From a culinary point of view, the results were only fair. The masa was a little thick and rubbery, and the filling was a little bland. Tamales, I realized long ago, are an art form that we have only begun to practice. As art forms go, what we made were the Tex-Mex equivalents of stick figures.
But from a family point of view, it was a wonderful evening. Together we shared a common project; together we collaborated toward a common end; together we spent the evening working with our hands, which freed our lips to tell all kinds of stories, process all kinds of news, ruminate on all manner of dilemmas, prognosticate on various possibilities, and give freee-reign to our imaginations.

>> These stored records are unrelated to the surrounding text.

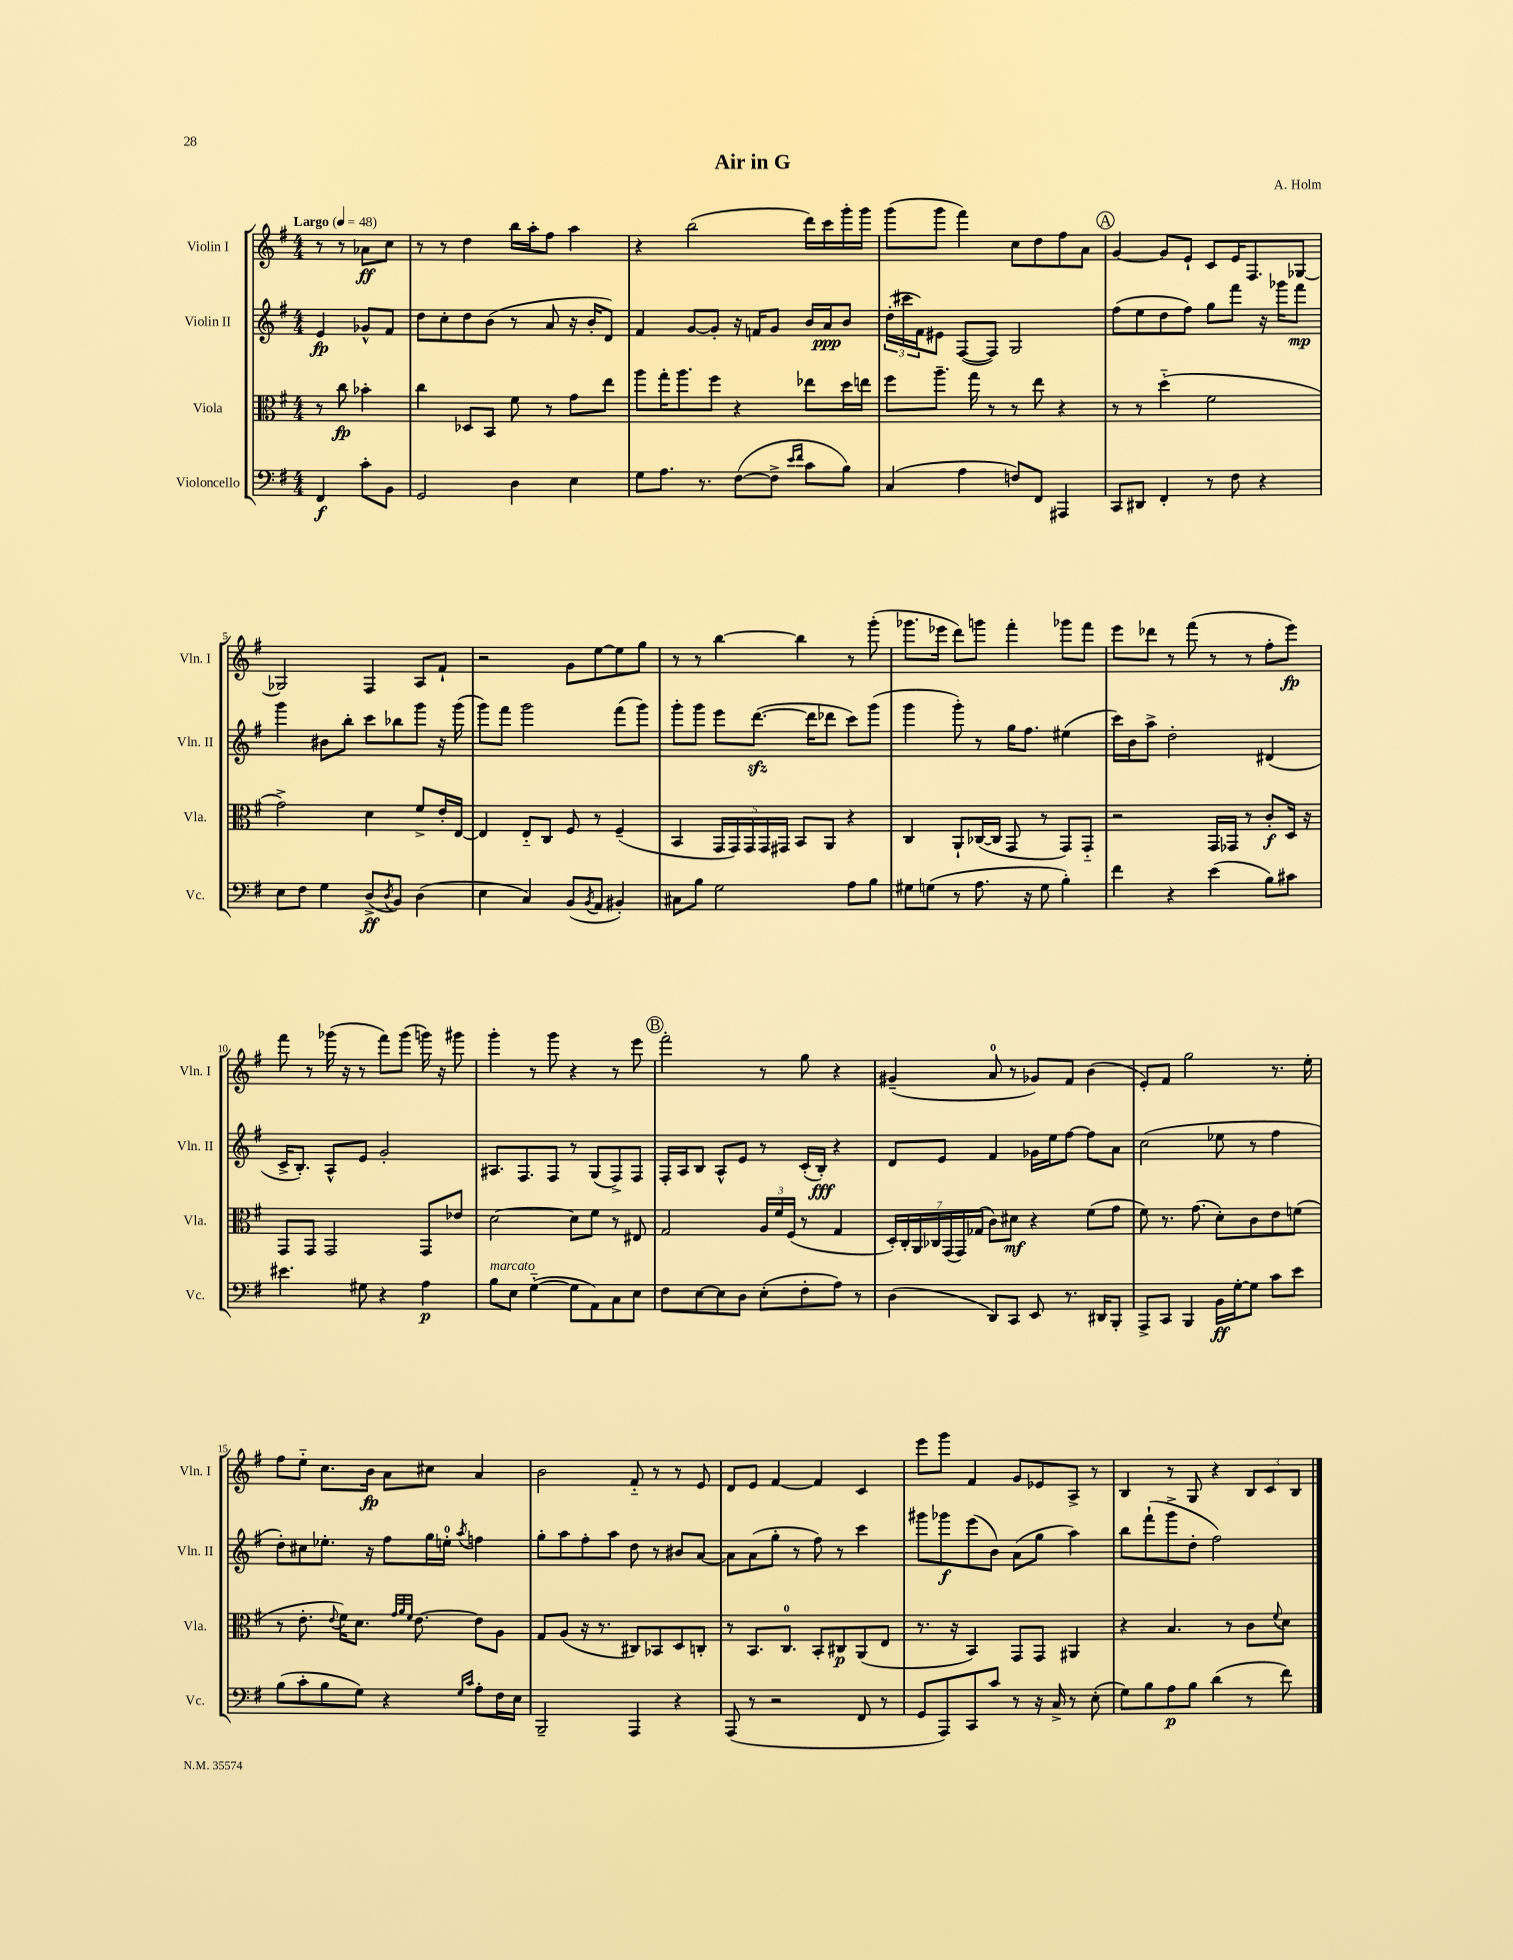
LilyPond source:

\header { title = "Air in G" composer = "A. Holm" }
<<
\new StaffGroup <<
\new Staff = "s0" \with { instrumentName = "Violin I" shortInstrumentName = "Vln. I" } {
    \clef treble \key g \major \numericTimeSignature \time 4/4 \partial 2 \tempo "Largo" 4 = 48
    r8 r8 aes'8\ff c''8 |
    r8 r8 d''4 b''16 a''16-. fis''8 a''4 |
    r4 b''2( d'''16) c'''16 g'''16-. g'''16 |
    g'''8( g'''8 fis'''4) c''8 d''8 fis''8 a'8 |
    \mark \markup { \circle "A" } g'4~ g'8 e'8-! c'8 e'16 fis8. ges8~ |
    ges2 fis4 a8 fis'8-! |
    r2 g'8 e''8~ e''8 g''8 |
    r8 r8 b''4~ b''4 r8 g'''8-.( |
    ges'''8. ees'''16 d'''8) g'''8 fis'''4-. ges'''8 fis'''8 |
    e'''8 des'''8 r8 fis'''8( r8 r8 fis''8-. e'''8\fp) |
    fis'''8 r8 ges'''16( r16 r8 fis'''8) ges'''8( g'''16) r16 gis'''8 |
    g'''4-. r8 g'''8 r4 r8 e'''8 |
    \mark \markup { \circle "B" } fis'''2-. r8 g''8 r4 |
    gis'4--( a'8-0 r8 ges'8) fis'8 b'4( |
    e'8-.) fis'8 g''2 r8. e''16-. |
    fis''8 e''8-_ c''8. b'16\fp a'8 cis''8 a'4 |
    b'2 fis'8-_ r8 r8 e'8 |
    d'8 e'8 fis'4~ fis'4 c'4 |
    e'''8 g'''8 fis'4 g'8 ees'8 a8-> r8 |
    b4 r8 g8 r4 \tuplet 3/2 { b8 c'8 b8 } \bar "|." |
}
\new Staff = "s1" \with { instrumentName = "Violin II" shortInstrumentName = "Vln. II" } {
    \clef treble \key g \major \numericTimeSignature \time 4/4 \partial 2
    e'4\fp ges'8-^ fis'8 |
    d''8 c''8-. d''8 b'8( r8 a'8 r16 b'16-. d'8) |
    fis'4 g'8~ g'8-. r16 f'16 g'8 b'16 a'16\ppp b'8 |
    \tuplet 3/2 { d''16-.( cis'''16 fis'16) } eis'8 fis8~( fis8) g2 |
    \mark \markup { \circle "A" } fis''8( e''8 d''8 fis''8) g''8 fis'''8 r16 ges'''16 fis'''8\mp |
    g'''4 bis'8 b''8-. c'''8 bes''8 g'''8 r16 g'''16( |
    g'''8) fis'''8 g'''2 fis'''8( g'''8) |
    g'''8-. g'''8 e'''8 d'''8.~\sfz( d'''16 des'''8 c'''8) g'''8( |
    g'''4 g'''8-.) r8 g''16 fis''8. eis''4( |
    c'''16) b'16 a''8-> d''2-. dis'4( |
    c'16-> b8.-.) a8-^ e'8 g'2-. |
    ais8. fis8. fis8 r8 g8( fis8->) fis8 |
    \mark \markup { \circle "B" } fis16-. a16 b8 a8-^ e'8 r8 c'16-.( b16-.\fff) r4 |
    d'8 e'8 fis'4 ges'16 e''16 fis''8~ fis''8 a'8 |
    c''2( ees''8 r8 fis''4 |
    d''8-.) cis''8 ees''8.-. r16 fis''8 g''16 e''16-0-. \acciaccatura { a''8 } f''4 |
    g''8-. a''8 fis''8-. a''8 d''8 r8 bis'8 a'8~ |
    a'8 a'8( g''8-. r8 fis''8) r8 c'''4 |
    gis'''8 ges'''8\f e'''8( b'8) a'8( g''8 a''4) |
    b''8 fis'''8-!( g'''8-> d''8-. fis''2) \bar "|." |
}
\new Staff = "s2" \with { instrumentName = "Viola" shortInstrumentName = "Vla." } {
    \clef alto \key g \major \numericTimeSignature \time 4/4 \partial 2
    r8 c''8\fp bes'4-. |
    c''4 des8 b,8 fis'8 r8 g'8 e''8 |
    a''8 g''16-. a''8. fis''8 r4 ees''8 d''16 e''16 |
    fis''8 a''8.-- g''16 r8 r8 e''8 r4 |
    \mark \markup { \circle "A" } r8 r8 d''4-_( fis'2 |
    g'2->) d'4 fis'8-> e'16-. e16~ |
    e4 e8-_ c8 fis8 r8 fis4--( |
    b,4 \tuplet 5/4 { g,16 g,16) g,16 g,16 gis,16 } b,8 a,8 r4 |
    c4 a,8-! ces16~( ces16 g,8 r8 g,8) g,8-_ |
    r2 g,16 ges,16 r8 c'8-.\f d16 r16 |
    g,8 g,8 g,2 g,8 ees'8 |
    d'2~ d'8 fis'8 r8 eis8 |
    \mark \markup { \circle "B" } g2 \tuplet 3/2 { a16 fis'16 fis16( } r8 g4 |
    \tuplet 7/4 { d16-.) c16-. a,16 ces16 g,16( g,16) ges16( } c'8) dis'8\mf r4 fis'8( g'8 |
    fis'8) r8. g'8.( d'8-.) c'8 e'8 f'8( |
    r8 e'8.-. \appoggiatura { e'8 } fis'16) d'8. \grace { g'32 a'32 fis'32 } e'8.~ e'8 a8 |
    g8 a8( r16 r8. cis8) bes,8 d8 c8-. |
    r8 b,8. c8.-0 b,8-. cis8\p a,8( e8 |
    r8. r16 b,4) g,8 g,8 ais,4 |
    r4 b4. r8 c'8 \appoggiatura { fis'8 } d'8 \bar "|." |
}
\new Staff = "s3" \with { instrumentName = "Violoncello" shortInstrumentName = "Vc." } {
    \clef bass \key g \major \numericTimeSignature \time 4/4 \partial 2
    fis,4\f c'8-. b,8 |
    g,2 d4 e4 |
    g8 a8. r8. fis8~( fis8-> \grace { e'16 fis'16 } c'8 b8) |
    c4( a4 f8) fis,8 ais,,4 |
    \mark \markup { \circle "A" } c,8 dis,8 fis,4-. r8 fis8 r4 |
    e8 fis8 g4 d8->\ff( \acciaccatura { d8 } b,8) d4( |
    e4 c4) b,8( \acciaccatura { b,8 } a,8 bis,4-.) |
    cis8 b8 g2 a8 b8 |
    gis8 g8( r8 a8. r16 g8 b4-.) |
    fis'4 r4 e'4( b8) cis'8 |
    eis'4. gis8 r4 a4\p |
    b8^\markup { \italic "marcato" } e8 g4~-_( g8 a,8) c8 e8 |
    \mark \markup { \circle "B" } fis8 e8~ e8 d8 e8-.( fis8-. a8) r8 |
    d4( d,8) c,8 e,8 r8. dis,16 b,,8-. |
    a,,8-> c,8 b,,4 b,16\ff g16~-. g8 c'8 e'8 |
    b8( c'8-. b8 g8) r4 \grace { g16 c'16 } a8-. fis16 e16 |
    b,,2-- a,,4 r4 |
    a,,8( r8 r2 fis,8 r8 |
    g,8 a,,8) c,8 c'8 r8 r16 c16-> r8 e8-.( |
    g8) b8 a8\p b8 d'4( r8 fis'8) \bar "|." |
}
>>
>>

I don't remember that we undertook the traditional activity of one-by-one listing an inventory of our blessings; I'm not sure we ever got around to verbally giving thanks. We simply spent a few hours together creating an evening to be thankful for. We'll have to wait until next year to see if it becomes a tradition, but as far as I'm concerned it is "a keeper". There was something perfect about it all -- even if the tamales weren't.
Wednesday, November 5, 2008
The Fluttering Wings of our Better Nature
So now it's over. The contest (also read "slug/slime/mud-fest") that began in Iowa and New Hampshire in the depths of winter has now reached its denouement in the brilliant colors of autumn. The election returns are in. What now? Statistically, there are more delighted voters this morning than in 2004, when the President won reelection with 50.7% of the popular vote; and certainly more than in 2000 when a President was elected with only 47.87% of the popular vote. President-elect Obama's apparent 6% margin of victory in the popular vote, while certainly no landslide, suggests, if nothing else, that our nation's intransigent division is – at least for the moment – thawing.
So, again, what now? How might we seize this moment? Will we rediscover a different way of talking with and about each other that is less demeaning, less pejorative, less dismissive? Will we dredge open again long-silted channels of communication that reverence the intrinsic value of each other? Or will we continue to simply talk at each other – retreating and descending still further into our bunkers of political and intellectual isolation where words are less instruments of communication than incendiary explosives that we lob across the aisle without regard for where they land; where "dialogue" is little more than alternating monologues designed to overwhelm rather than understand or persuade; where "debate" is less about the victory of our ideas than about the mockery of our opponents?
I am tired of hearing us belittle each other. I am weary of assuming the worst about each other. I am exhausted by all the innuendos and melodramatic pronouncements about why we should be afraid of each other. Surely there is some alternative between naiveté and paranoia. Surely I am not the only one who is worn out by all this attention to each other's flaws and the determination to grind them brutally, laughingly, publicly under our heel.
Perhaps that is an unrealistic hope, but I want to believe that we are better than we have been behaving. Abraham Lincoln, on the occasion of his first inauguration, referred to the "better angels of our nature." I hope this morning finds us stopping long enough, listening carefully enough, to hear the quiet flutter of just such angelic wings. The demonic side of our nature has enjoyed free play long enough.